■ Records supplied ■
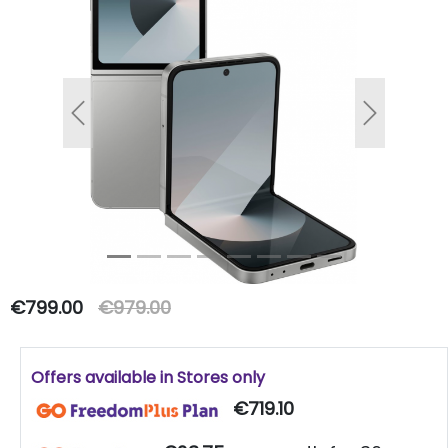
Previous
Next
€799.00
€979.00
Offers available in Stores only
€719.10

* * *

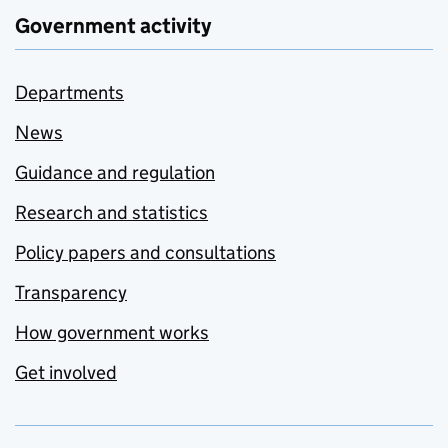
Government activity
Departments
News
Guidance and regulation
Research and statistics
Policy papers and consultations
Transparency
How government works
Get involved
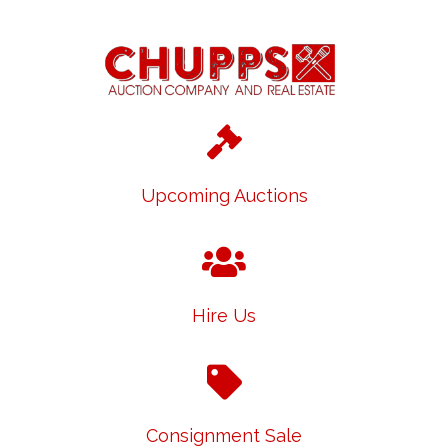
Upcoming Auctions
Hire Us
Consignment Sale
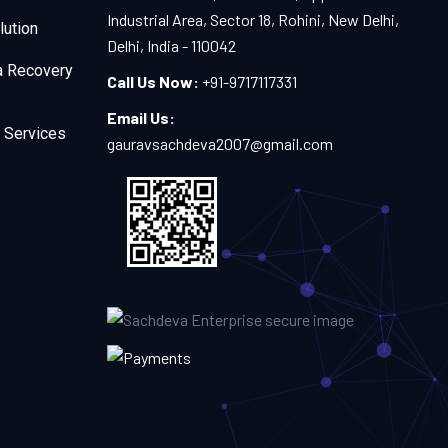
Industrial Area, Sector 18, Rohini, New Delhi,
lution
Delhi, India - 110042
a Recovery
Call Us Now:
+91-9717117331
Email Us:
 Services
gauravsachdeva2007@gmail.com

■ Problem statement ■
Present the lines of the listing above as a numbered list, from the line with "Industrial Area, Sector" to the line with "gauravsachdeva2007@gmail.com", both included, and leave out any blank lines.

■ Solution for this exercise ■
1. Industrial Area, Sector 18, Rohini, New Delhi,
2. lution
3. Delhi, India - 110042
4. a Recovery
5. Call Us Now:
6. +91-9717117331
7. Email Us:
8.  Services
9. gauravsachdeva2007@gmail.com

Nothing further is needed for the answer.